WTI just broke below $50 – which, as you will note from my prior blogs and the neartermed chart below, represents the approximate bottom of the trading range since late last year. As noted on my quote from above, we don’t want oil to stay below $50 for any material period of time. Using my 3 & 3 rule, on a mid-termed trade applied to a weekly chart—a break must last no more than 3 weeks and contain itself to within 3% (see my book, Sideways). That is, a 3 week break, and less than a 3% draw through support. Approximating the 3 & 3 rule, let’s say that oil should remain above $48 and move back above $50 by no later than the second last week of March (March 24th).
Trading rules aside—here are my technical notes from the above short termed (daily) chart:
- WTI has spiked below $50 for the first time since early December. It has found support at or above $5o up until now. Volume spiked on the breakdown.
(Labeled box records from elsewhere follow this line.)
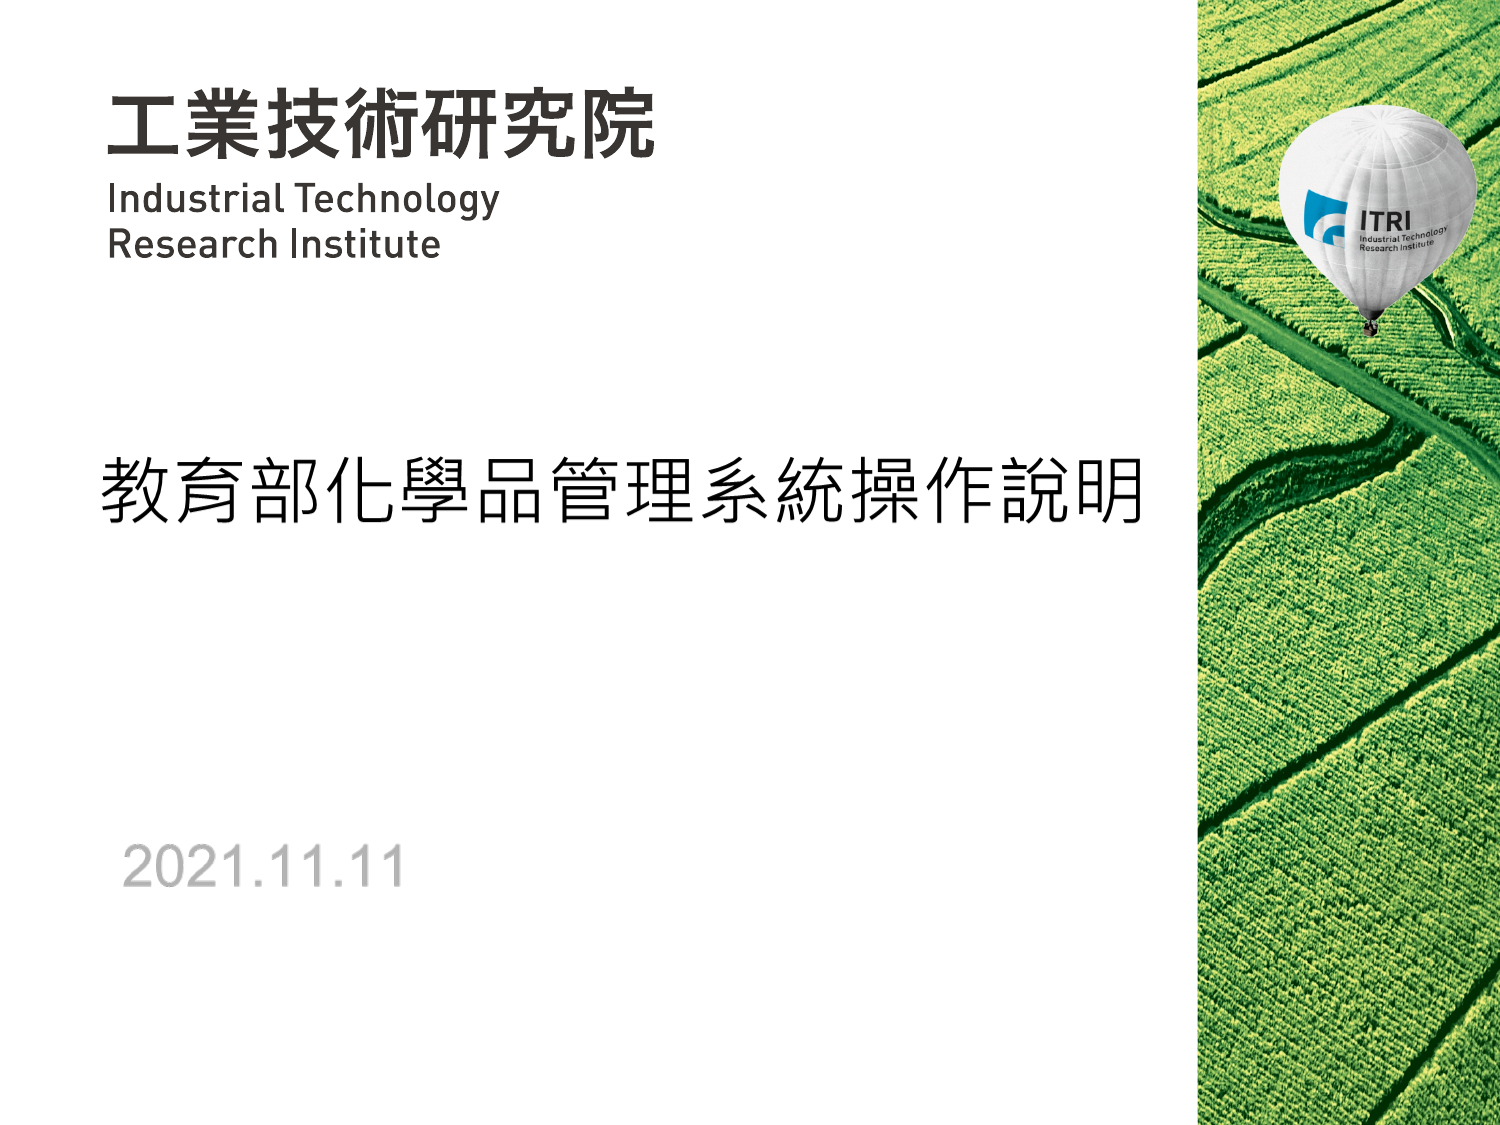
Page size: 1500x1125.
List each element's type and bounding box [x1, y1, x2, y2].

picture [1264, 95, 1500, 356]
picture [0, 423, 1459, 1041]
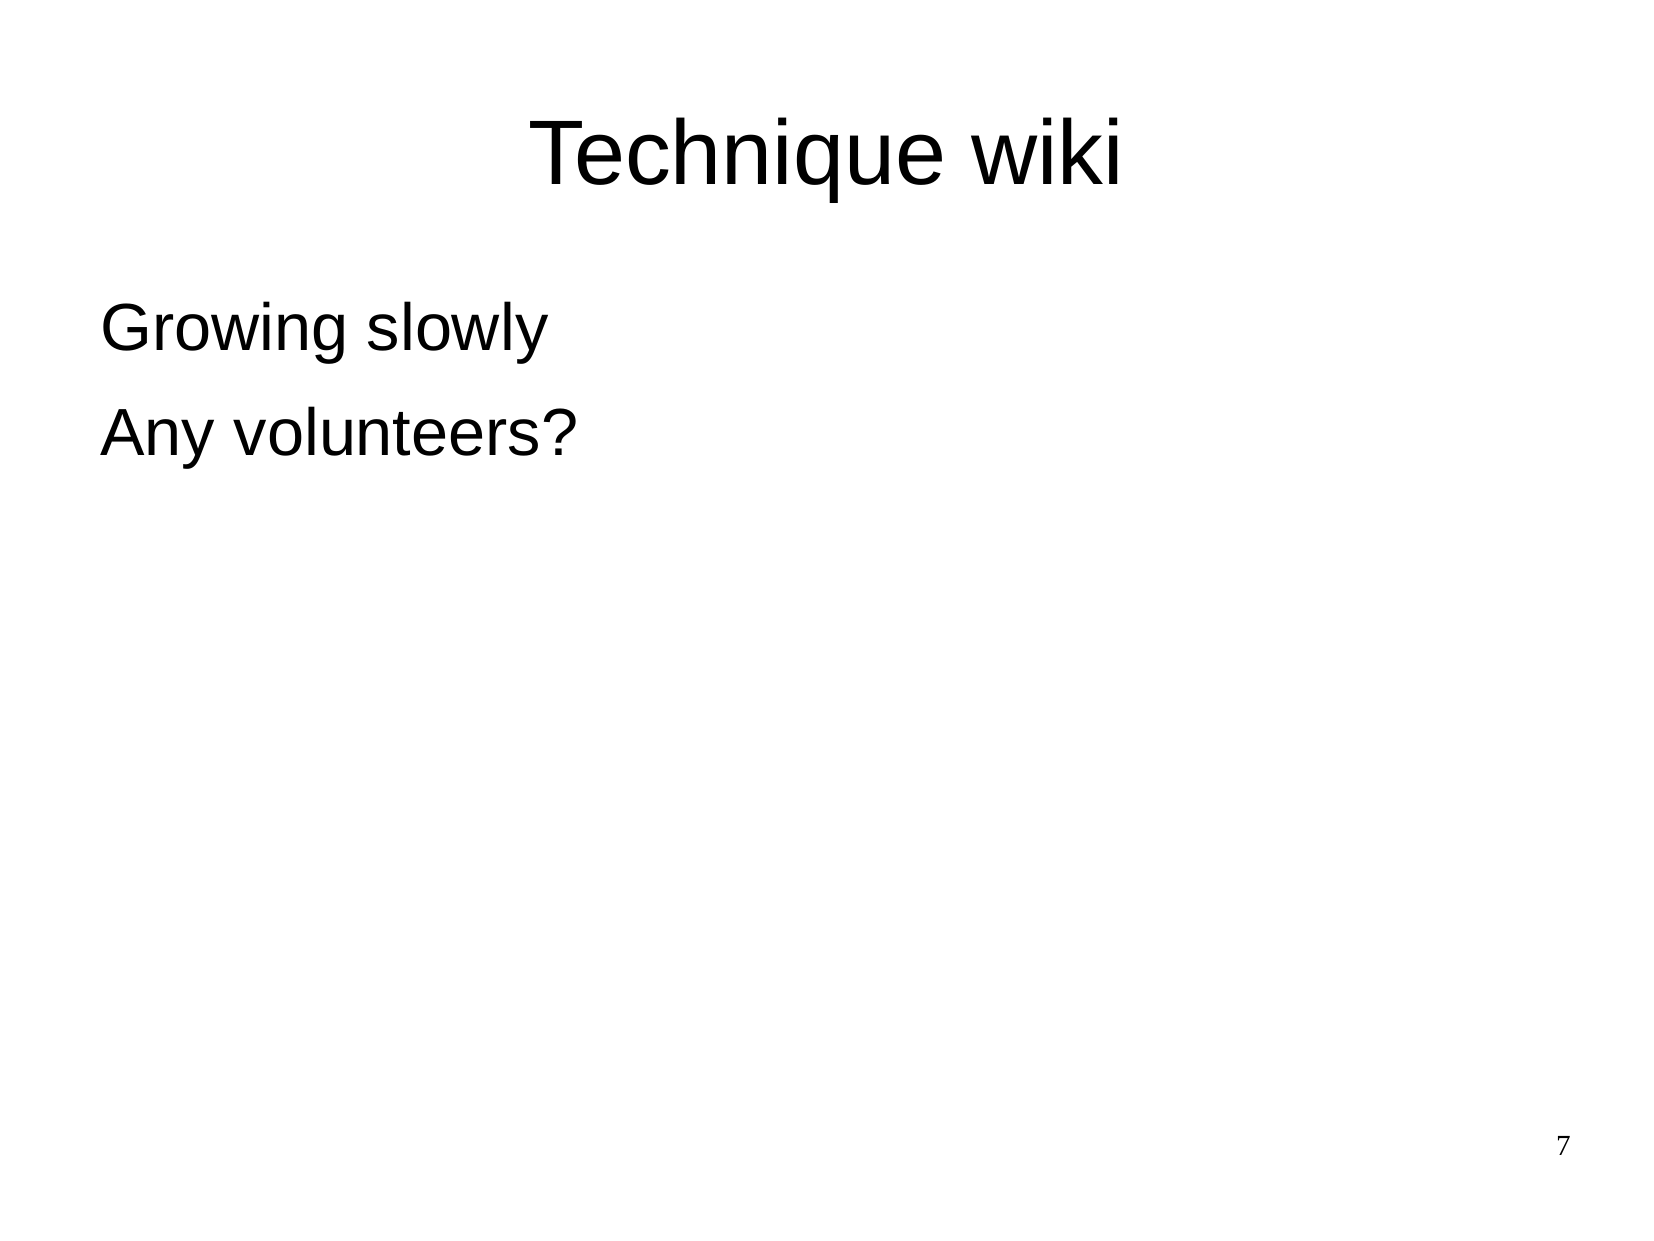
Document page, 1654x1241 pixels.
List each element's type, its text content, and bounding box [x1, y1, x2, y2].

list Growing slowly Any volunteers? [82, 290, 1571, 1094]
title Technique wiki [82, 56, 1571, 250]
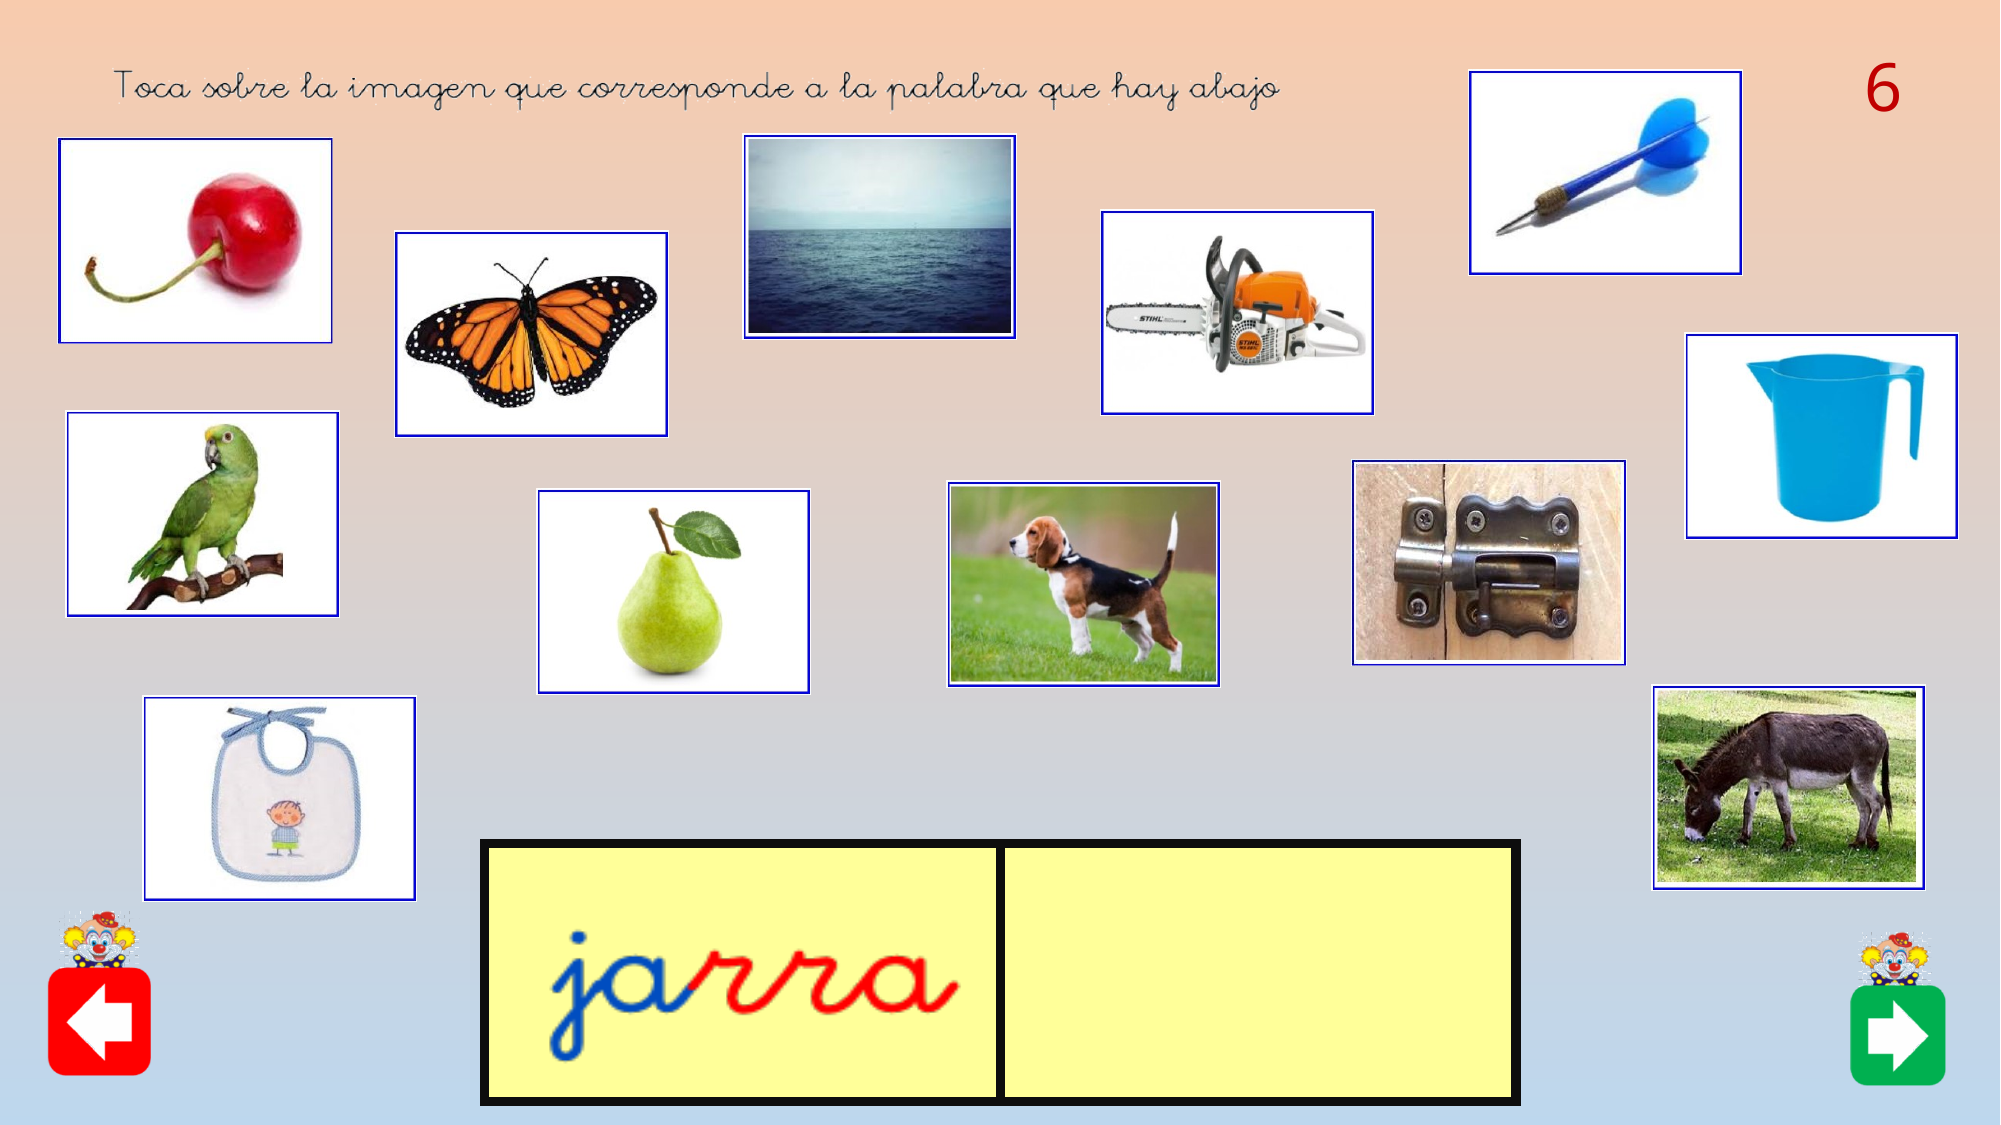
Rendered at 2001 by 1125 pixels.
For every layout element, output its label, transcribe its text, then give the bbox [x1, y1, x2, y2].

picture [946, 480, 1221, 688]
text_box 6 [1820, 37, 1946, 133]
text_box [484, 843, 1516, 1102]
picture [1351, 459, 1627, 666]
picture [394, 230, 669, 438]
picture [65, 410, 340, 618]
picture [57, 137, 333, 344]
picture [1100, 209, 1375, 416]
picture [142, 695, 417, 902]
picture [536, 488, 811, 696]
picture [1850, 931, 1946, 1086]
picture [106, 57, 1743, 276]
picture [1651, 684, 1926, 891]
picture [47, 910, 151, 1076]
picture [742, 133, 1017, 340]
picture [520, 867, 992, 1076]
picture [1684, 332, 1959, 540]
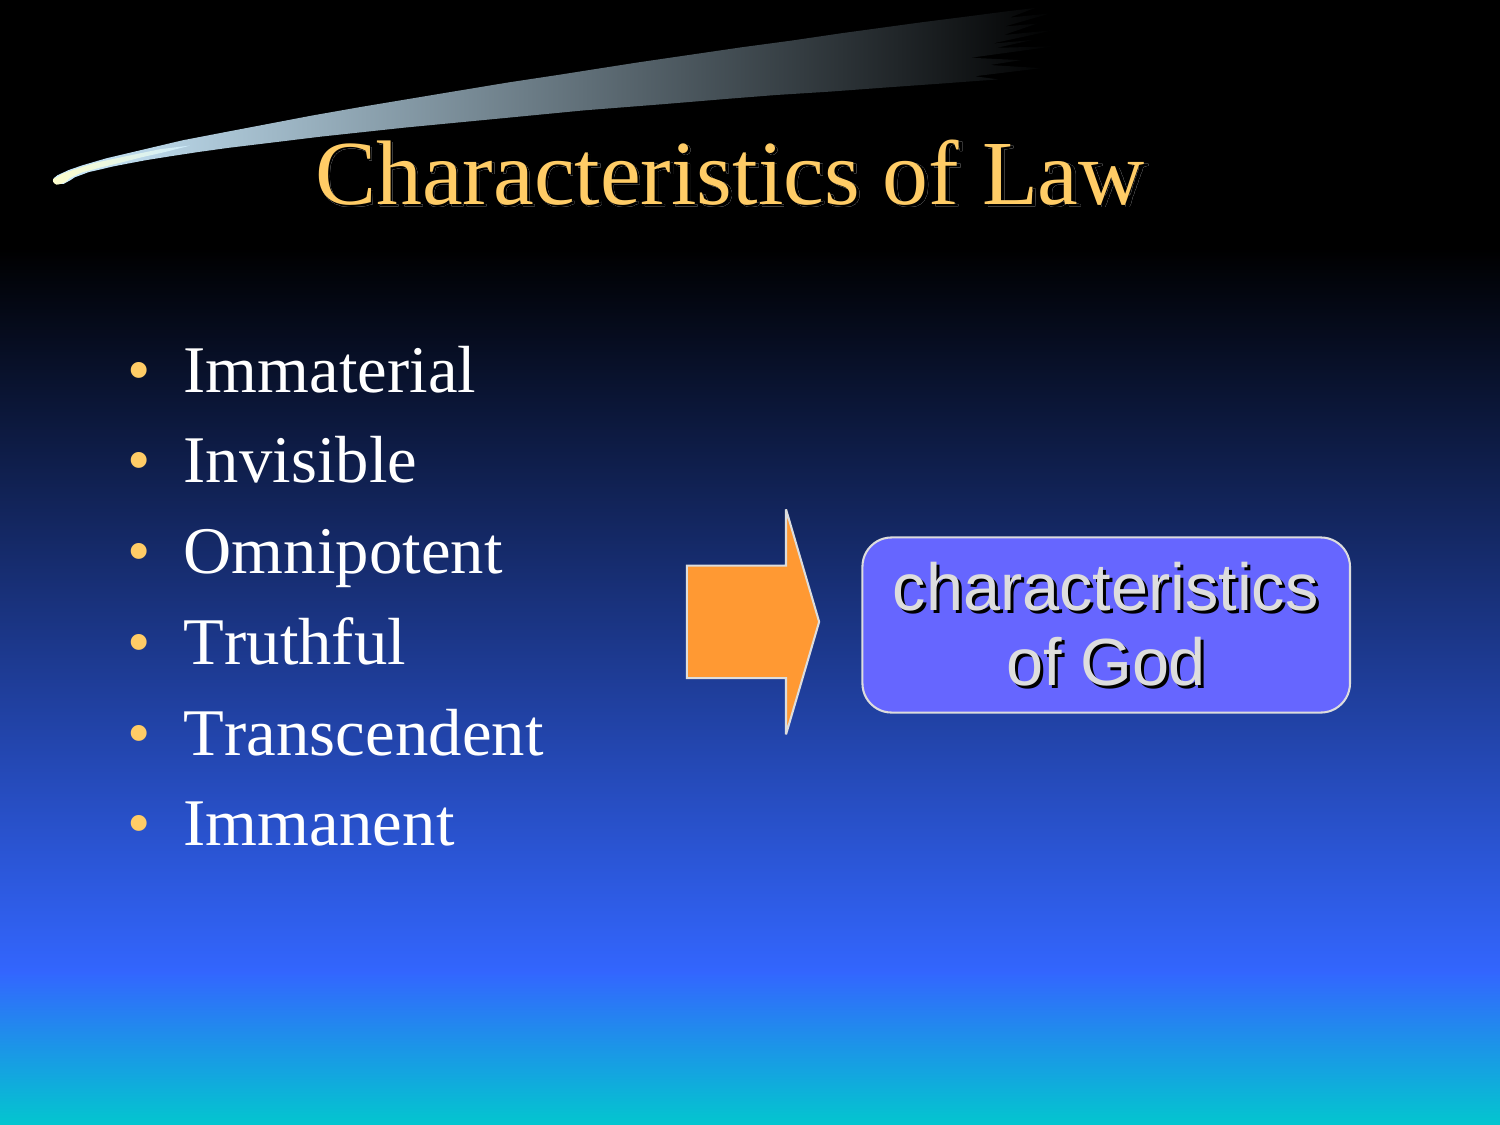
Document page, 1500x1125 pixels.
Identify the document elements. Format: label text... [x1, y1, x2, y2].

- RSI and stochastics are oversold but have not hooked up yet
- Longer termed momentum via the MACD indicator has been negatively diverging since oil began moving sideways in December
- Cumulative moneyflow (bottom pane) has been declining since December, but moneyflow momentum (top pane) shows a small degree of relief from that decline.
One final thought—You may have noticed that oil stocks (the SPDR energy stock index, XLE) has underperformed WTI since December. While WTI crude traded range-bound, XLE declined. I looked back to their relationship since the last major peak for crude in 2011. One conclusion I made from this 6-year data sample was that oil stocks, more often than not, lead the trend for WTI. The chart below illustrates XLE (red line) vs. WTI oil (black line). I drew vertical lines when the correlation study went deeper than -0.25 (meaning they were moving quite opposite in price).
I also drew small trend lines on the chart lines to illustrate periods that created the non-correlated conditions that my vertical lines highlight. You will note that the XLE red line tends to diverge and lead WTI’s black line to “give chase” later – the exceptions being at the far left side of the chart in early 2011. On that occasion, XLE rose in divergence to crude, leading into a decline on both. Mid 2014 saw XLE rise and crude fall, also leading into a selloff. All other occasions saw oil stocks lead the way for a new trend in crude oil. This tendency for may be a negative for WTI crude prices, given XLE’s negative divergence against crude oil since December.
I’ll post again if I do decide to sell some or all of my positions. Meanwhile, it’s only been one day of the break in support, and crude is oversold. For this reason, it’s too early to panic.